Paul, you`re a child actor, Paul, you`re not a reality show actor.

VELEZ-MITCHELL: But ok, let`s bring in psychologist there, psychologist Debbie...


VELEZ-MITCHELL: ...who are saying that this is psychologically damaging because it`s teaching them to perform and not have a genuine relationship with their parents, but rather a relationship based on performance.

MAGIDS: I was going to say it`s actually something in between. I mean, these cameras in the home are certainly impacting these children. You can`t just say it`s just a normal childhood.

On the other hand, they`re not child actors and they`re not going after the fame and the fortune. And when this show is over they`re not going to be so disappointed that they didn`t make it in the world of Hollywood.

I do think it`s something in between, but to think that there`s not an effect is really not being truthful and honest. I mean, there`s always an impact.

VELEZ-MITCHELL: Well, I went to professional children`s school so I kind of relate to Paul over there. We`re going to have more analysis and more debate on "Jon and Kate plus 8."


VELEZ-MITCHELL: The "Big Tease" tonight, new clues in the search for Madeleine McCann, missing for than two years.
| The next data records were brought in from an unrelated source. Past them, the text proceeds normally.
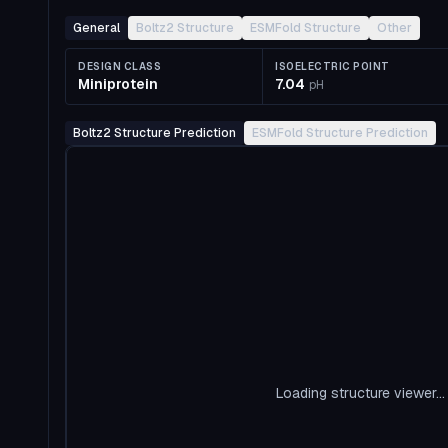
General
Boltz2 Structure
ESMFold Structure
Other
DESIGN CLASS
ISOELECTRIC POINT
Miniprotein
7.04
pH
Boltz2 Structure Prediction
ESMFold Structure Prediction
Loading structure viewer...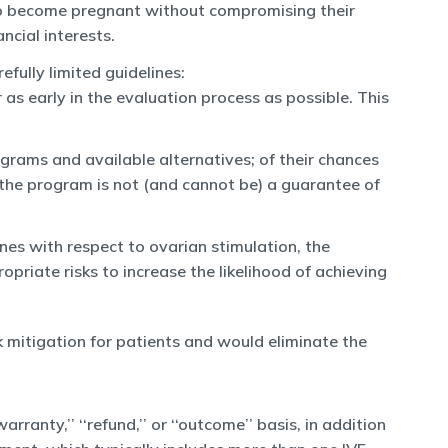
e to become pregnant without compromising their
ncial interests.
fully limited guidelines:
 as early in the evaluation process as possible. This
grams and available alternatives; of their chances
o the program is not (and cannot be) a guarantee of
es with respect to ovarian stimulation, the
priate risks to increase the likelihood of achieving
sk mitigation for patients and would eliminate the
rranty,’’ ‘‘refund,’’ or ‘‘outcome’’ basis, in addition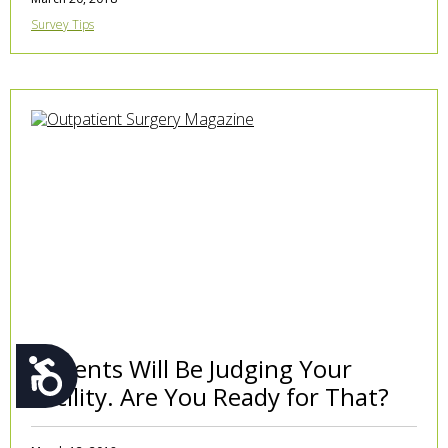
Survey Tips
Patients Will Be Judging Your
Accessibility
Facility. Are You Ready for That?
Could a DNA sample from a convicted pedophile provide cops with a break, a big break in this investigation? We will have the answers tomorrow right here on ISSUES.
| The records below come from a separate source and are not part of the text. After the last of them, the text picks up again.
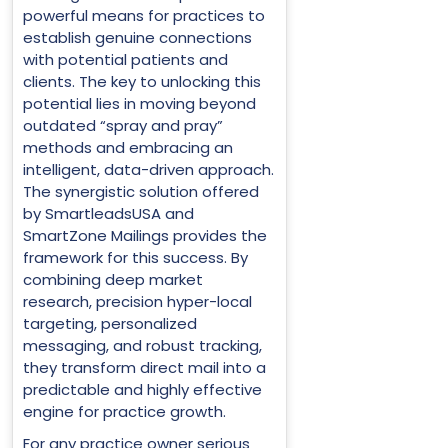
powerful means for practices to
establish genuine connections
with potential patients and
clients. The key to unlocking this
potential lies in moving beyond
outdated “spray and pray”
methods and embracing an
intelligent, data-driven approach.
The synergistic solution offered
by SmartleadsUSA and
SmartZone Mailings provides the
framework for this success. By
combining deep market
research, precision hyper-local
targeting, personalized
messaging, and robust tracking,
they transform direct mail into a
predictable and highly effective
engine for practice growth.
For any practice owner serious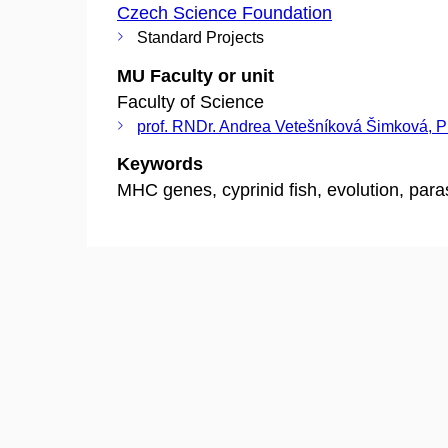
Czech Science Foundation
Standard Projects
MU Faculty or unit
Faculty of Science
prof. RNDr. Andrea Vetešníková Šimková, 
Keywords
MHC genes, cyprinid fish, evolution, para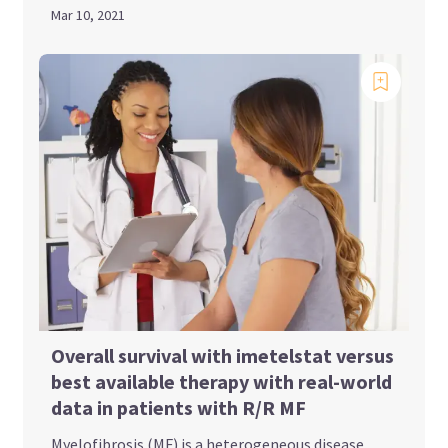
Mar 10, 2021
Overall survival with imetelstat versus
best available therapy with real-world
data in patients with R/R MF
Myelofibrosis (MF) is a heterogeneous disease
But right now we`re debating "Jon & Kate plus 8," are they cashing in on their kids? Give me a holler to weigh in on this great debate.
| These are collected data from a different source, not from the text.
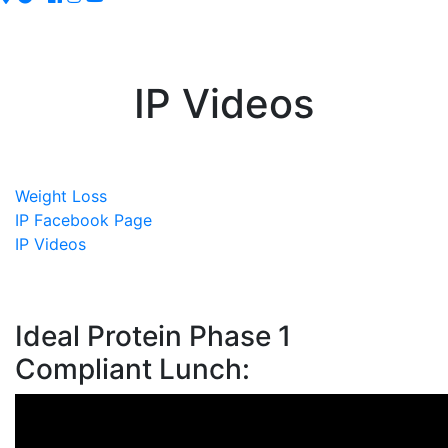
IP Videos
Weight Loss
IP Facebook Page
IP Videos
Ideal Protein Phase 1
Compliant Lunch: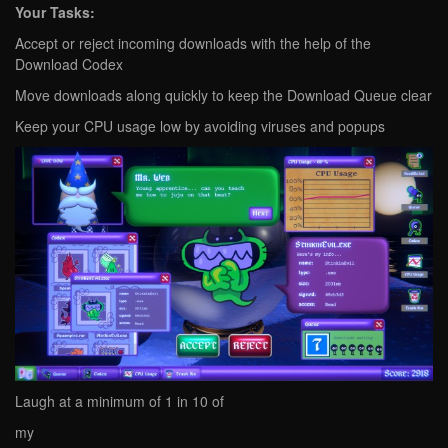
Your Tasks:
Accept or reject incoming downloads with the help of the
Download Codex
Move downloads along quickly to keep the Download Queue clear
Keep your CPU usage low by avoiding viruses and popups
Laugh at a minimum of 1 in 10 of
my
Elaine in Canada, your question or thought, ma`am.

ELAINE IN CANADA (via telephone): Yes, Jane, I just wanted to say that I think the children are vulnerable and need protection because on the season opener when Kate was taking the children to pick up party decorations, she said to them, "Ok, line up and don`t look at the paparazzi because they`re going to get us."

And those kids are little and those kinds of comments can make them very fearful and I don`t think that Kate`s thinking about that. She`s got money, money, money.

VELEZ-MITCHELL: Paul Peterson, here`s what I don`t understand. This isn`t a set, but there are rules generally, kids can only work a certain number of hours at a certain time.


VELEZ-MITCHELL: That there is somebody monitoring the kids. Does any of that apply to this?

PETERSEN: Well, and it`s a curious question. If you want to believe Carlos` position that this isn`t work at all, that it`s just the lark -- they`re like meerkats or something then, of course, no laws apply because it`s not child labor. But if you accept my premise that these children are engaged in a commercial enterprise under the direction and the control of their parents, who are being highly compensated, then there are rules. And it`s interesting that in the state of Pennsylvania, children under the age of seven aren`t even supposed to participate.

VELEZ-MITCHELL: Wow. Carlos, do you want to take a shot back?

DIAZ: Yes, Paul, I just want to say one thing right now, ok? I`m in your corner, big guy. I think we should take the kids off the show because no one is watching Jon and Kate for the kids.

They`re watching because Jon and Kate, their marriage is imploding. So I`m all for it. You know what?

Seriously, I mean this. Take the kids off the show ok, because people will still watch because the only reason people watch is they want to see Jon and Kate and their marriage go down the toilet which is what is going on right now. So I`m in -- Paul I`m with you, take the kids off the show...

VELEZ-MITCHELL: Yes, but wait a second. But what show would you have, if you have no kids and then you have Jon who doesn`t want to be on the show and you`ll just have Kate walking around by herself.

DIAZ: Because it`s about Jon and Kate. It`s not about the kids anymore. It`s about Jon and Kate and their marriage and their problems their marriage is having.

PETERSEN: We have no way to get rid of these images.

VELEZ-MITCHELL: All right, we`re going to give Carlos the last word.

Thank you, fabulous panel. Come back and debate some more.